Erx and Berx exchanged a worried glance.
“I’m afraid that’s a state secret,” Erx said. “As officers in the Empire’s military forces, we can’t really tell you more than that. Suffice to say, it was a weapons system of incredible power. Then and now.”
“I should have figured that,” Hunter said, looking out at the ship now. “Not only did I build my aircraft’s body from parts reassembled from that wreck, I built its power plants from the salvage as well. Interesting…”
He checked the sky. It was getting dark, and a stiff breeze was blowing up. In less than an hour, it would be a howling gale. Then the rains would come and the sands would blow. The combination could cut a man to pieces in minutes.
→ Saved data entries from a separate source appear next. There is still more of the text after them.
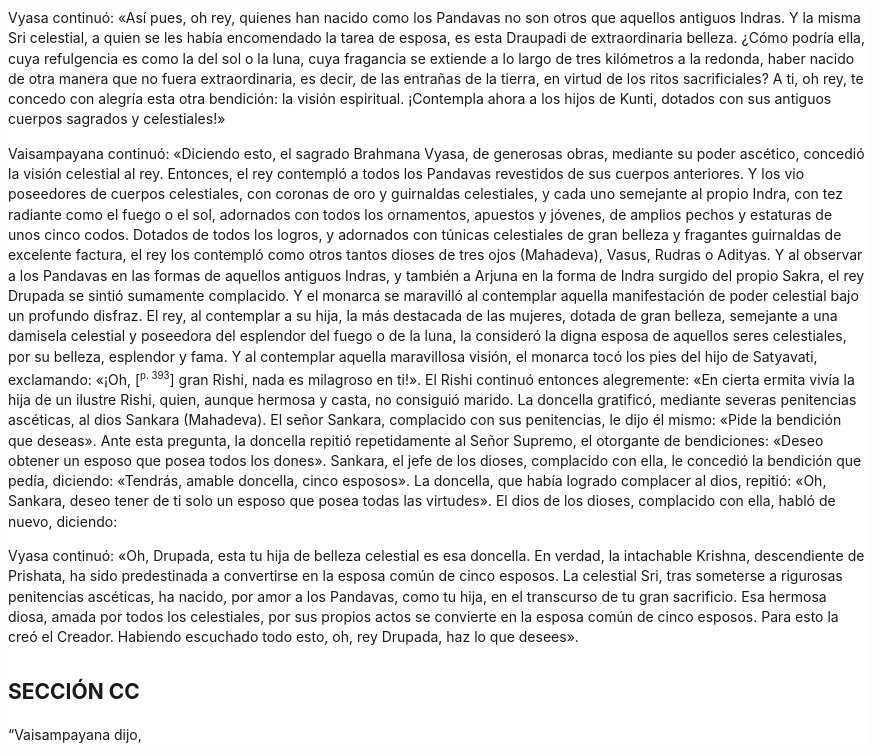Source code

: Vyasa continuó: «Así pues, oh rey, quienes han nacido como los Pandavas no son otros que aquellos antiguos Indras. Y la misma Sri celestial, a quien se les había encomendado la tarea de esposa, es esta Draupadi de extraordinaria belleza. ¿Cómo podría ella, cuya refulgencia es como la del sol o la luna, cuya fragancia se extiende a lo largo de tres kilómetros a la redonda, haber nacido de otra manera que no fuera extraordinaria, es decir, de las entrañas de la tierra, en virtud de los ritos sacrificiales? A ti, oh rey, te concedo con alegría esta otra bendición: la visión espiritual. ¡Contempla ahora a los hijos de Kunti, dotados con sus antiguos cuerpos sagrados y celestiales!»

Vaisampayana continuó: «Diciendo esto, el sagrado Brahmana Vyasa, de generosas obras, mediante su poder ascético, concedió la visión celestial al rey. Entonces, el rey contempló a todos los Pandavas revestidos de sus cuerpos anteriores. Y los vio poseedores de cuerpos celestiales, con coronas de oro y guirnaldas celestiales, y cada uno semejante al propio Indra, con tez radiante como el fuego o el sol, adornados con todos los ornamentos, apuestos y jóvenes, de amplios pechos y estaturas de unos cinco codos. Dotados de todos los logros, y adornados con túnicas celestiales de gran belleza y fragantes guirnaldas de excelente factura, el rey los contempló como otros tantos dioses de tres ojos (Mahadeva), Vasus, Rudras o Adityas. Y al observar a los Pandavas en las formas de aquellos antiguos Indras, y también a Arjuna en la forma de Indra surgido del propio Sakra, el rey Drupada se sintió sumamente complacido. Y el monarca se maravilló al contemplar aquella manifestación de poder celestial bajo un profundo disfraz. El rey, al contemplar a su hija, la más destacada de las mujeres, dotada de gran belleza, semejante a una damisela celestial y poseedora del esplendor del fuego o de la luna, la consideró la digna esposa de aquellos seres celestiales, por su belleza, esplendor y fama. Y al contemplar aquella maravillosa visión, el monarca tocó los pies del hijo de Satyavati, exclamando: «¡Oh, <span id="p393">[<sup><small>p. 393</small></sup>]</span> gran Rishi, nada es milagroso en ti!». El Rishi continuó entonces alegremente: «En cierta ermita vivía la hija de un ilustre Rishi, quien, aunque hermosa y casta, no consiguió marido. La doncella gratificó, mediante severas penitencias ascéticas, al dios Sankara (Mahadeva). El señor Sankara, complacido con sus penitencias, le dijo él mismo: «Pide la bendición que deseas». Ante esta pregunta, la doncella repitió repetidamente al Señor Supremo, el otorgante de bendiciones: «Deseo obtener un esposo que posea todos los dones». Sankara, el jefe de los dioses, complacido con ella, le concedió la bendición que pedía, diciendo: «Tendrás, amable doncella, cinco esposos». La doncella, que había logrado complacer al dios, repitió: «Oh, Sankara, deseo tener de ti solo un esposo que posea todas las virtudes». El dios de los dioses, complacido con ella, habló de nuevo, diciendo:

Vyasa continuó: «Oh, Drupada, esta tu hija de belleza celestial es esa doncella. En verdad, la intachable Krishna, descendiente de Prishata, ha sido predestinada a convertirse en la esposa común de cinco esposos. La celestial Sri, tras someterse a rigurosas penitencias ascéticas, ha nacido, por amor a los Pandavas, como tu hija, en el transcurso de tu gran sacrificio. Esa hermosa diosa, amada por todos los celestiales, por sus propios actos se convierte en la esposa común de cinco esposos. Para esto la creó el Creador. Habiendo escuchado todo esto, oh, rey Drupada, haz lo que desees».


## SECCIÓN CC


“Vaisampayana dijo,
Fools 6 was not a place to be traveled at night.
“Time to head back,” he announced. “I hope you’ve seen enough.”
The two spacemen assured him they had. But as Hunter moved away back down the trail, Erx grabbed Berx and asked him in an urgent whisper: “Is it possible that he reassembled some of the Kaon Bombardment system components to power his craft? Could that be why his aircraft flies the way it does?”
Berx nervously ran a hand over his bald dome.
“It’s a good question,” he replied. “But I’m not sure we want to know the answer.”